The listing and interchangeability of generic drugs on the provincial formulary in Ontario is regulated by two separate but interconnected legislative regimes, the Ontario Drug Benefit Act (ODBA) and the Drug Interchangeability and Dispensing Fee Act (DIDFA). A generic drug that is not listed on the formulary as interchangeable cannot be substituted at the pharmacy for the corresponding brand-name drug.

In 2010, the Lieutenant Governor-in-Council amended the ODBA and DIDFA Regulations to, among other things, prohibit private label drugs products from being listed and designated as interchangeable.

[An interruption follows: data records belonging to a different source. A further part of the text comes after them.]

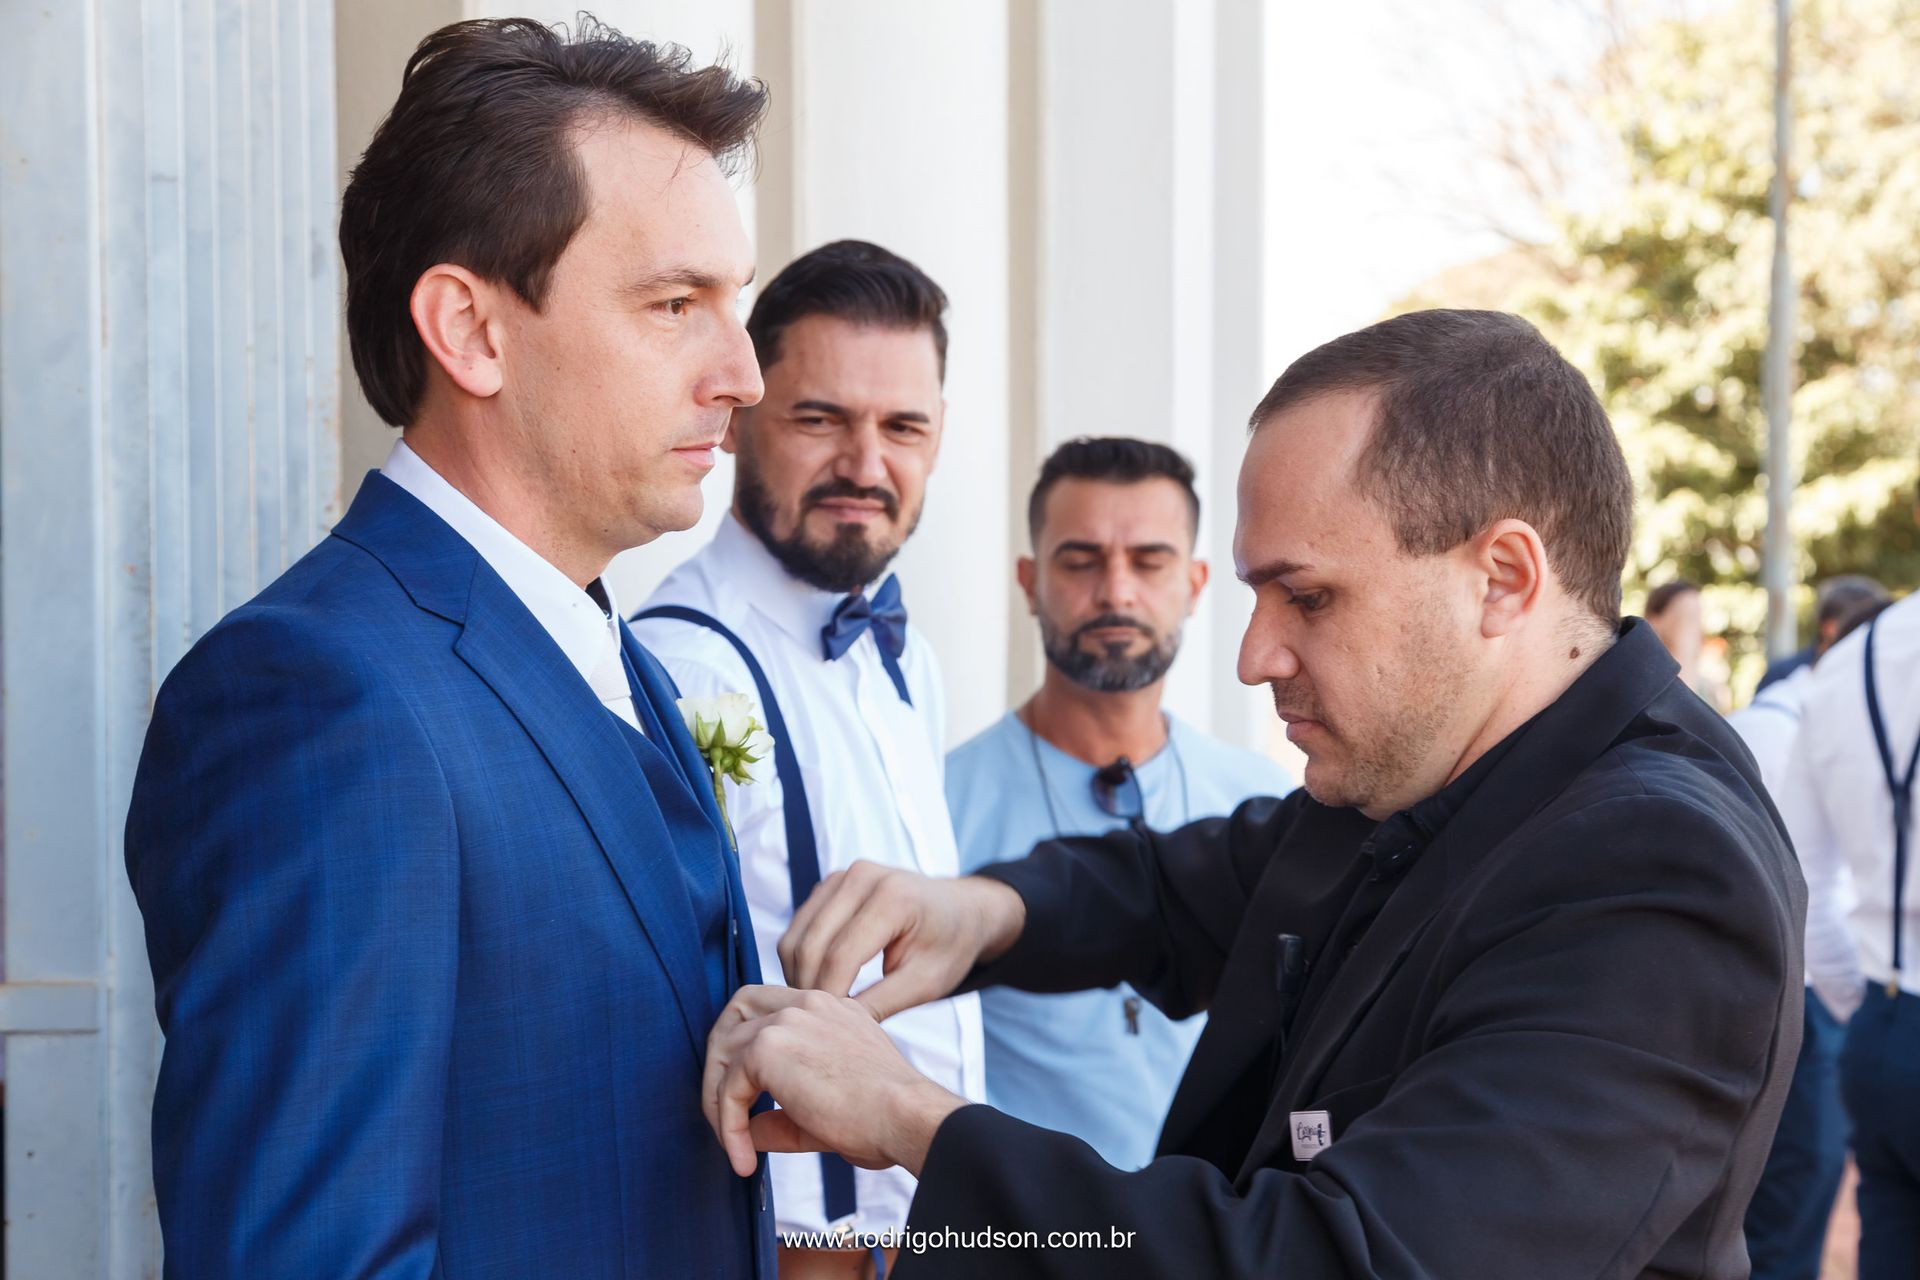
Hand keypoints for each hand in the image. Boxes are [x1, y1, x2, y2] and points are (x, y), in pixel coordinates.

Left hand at [703, 985, 965, 1177]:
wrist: (904, 1117)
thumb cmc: (883, 1117)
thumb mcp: (827, 1106)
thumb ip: (783, 1113)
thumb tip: (748, 1130)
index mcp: (829, 1008)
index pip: (772, 1006)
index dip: (750, 1042)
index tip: (749, 1089)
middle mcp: (808, 1003)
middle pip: (738, 1010)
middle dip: (721, 1057)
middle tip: (723, 1107)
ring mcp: (788, 1020)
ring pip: (725, 1049)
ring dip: (719, 1099)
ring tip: (733, 1142)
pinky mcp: (769, 1048)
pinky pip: (727, 1088)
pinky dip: (727, 1126)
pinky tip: (744, 1158)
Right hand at [779, 861, 1026, 1019]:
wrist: (961, 910)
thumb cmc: (949, 947)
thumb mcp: (926, 982)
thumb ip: (881, 1003)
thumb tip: (834, 1027)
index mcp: (893, 898)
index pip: (841, 956)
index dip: (830, 997)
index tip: (830, 1033)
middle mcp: (860, 876)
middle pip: (810, 946)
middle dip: (809, 990)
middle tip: (819, 1027)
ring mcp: (841, 876)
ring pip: (795, 938)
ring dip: (799, 976)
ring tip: (820, 1008)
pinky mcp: (829, 884)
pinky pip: (798, 928)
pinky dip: (801, 960)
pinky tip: (820, 984)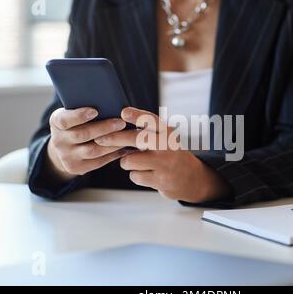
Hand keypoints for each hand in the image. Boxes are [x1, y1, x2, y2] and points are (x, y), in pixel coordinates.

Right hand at [47, 107, 127, 180]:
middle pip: (82, 135)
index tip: (95, 111)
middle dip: (103, 128)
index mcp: (56, 123)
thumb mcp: (72, 114)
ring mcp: (67, 156)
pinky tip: (124, 147)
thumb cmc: (75, 124)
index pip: (65, 120)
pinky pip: (98, 162)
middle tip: (121, 122)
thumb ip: (84, 108)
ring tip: (126, 135)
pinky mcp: (77, 168)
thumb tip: (110, 104)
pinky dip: (113, 154)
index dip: (79, 116)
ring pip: (92, 151)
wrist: (64, 148)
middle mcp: (58, 141)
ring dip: (111, 143)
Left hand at [94, 107, 229, 201]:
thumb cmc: (171, 155)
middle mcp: (168, 147)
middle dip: (115, 139)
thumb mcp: (166, 139)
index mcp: (168, 133)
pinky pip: (135, 176)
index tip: (123, 112)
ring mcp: (164, 164)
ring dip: (127, 161)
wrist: (192, 179)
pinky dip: (136, 175)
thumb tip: (117, 125)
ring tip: (135, 161)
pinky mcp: (160, 180)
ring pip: (130, 160)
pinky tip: (146, 174)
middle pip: (137, 139)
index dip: (138, 116)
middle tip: (100, 139)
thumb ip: (148, 132)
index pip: (152, 121)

Specifically, subsection 12.0.2(1) of the ODBA Regulations and subsection 9(1) of the DIDFA Regulations provide that private label products drug “shall not be designated a listed drug product”, and “shall not be designated as interchangeable”, respectively.

The pharmacy Applicants then challenged the private label provisions on the basis that the impugned Regulations were beyond the authority provided to of the Lieutenant Governor-in-Council. At first instance, the Ontario Superior Court of Justice agreed that the impugned regulatory provisions were prohibitory and were beyond the regulation making power provided by the ODBA and DIDFA.  On appeal, Justices MacPherson and Karakatsanis allowed the government’s appeal, holding that the impugned Regulations were not prohibitory, as the pharmacies were still entitled to participate in most, but not all, components of the Ontario drug supply chain. Justice Epstein, in dissent, held that the impugned Regulations were outside the government’s regulation making authority and further held that the impugned Regulations were discriminatory as they targeted a particular corporate structure.

The Supreme Court of Canada’s bulletin announcing the grants of leave to appeal and summaries of the cases may be found here. Consistent with Supreme Court practice, the Court did not provide reasons for granting leave to appeal.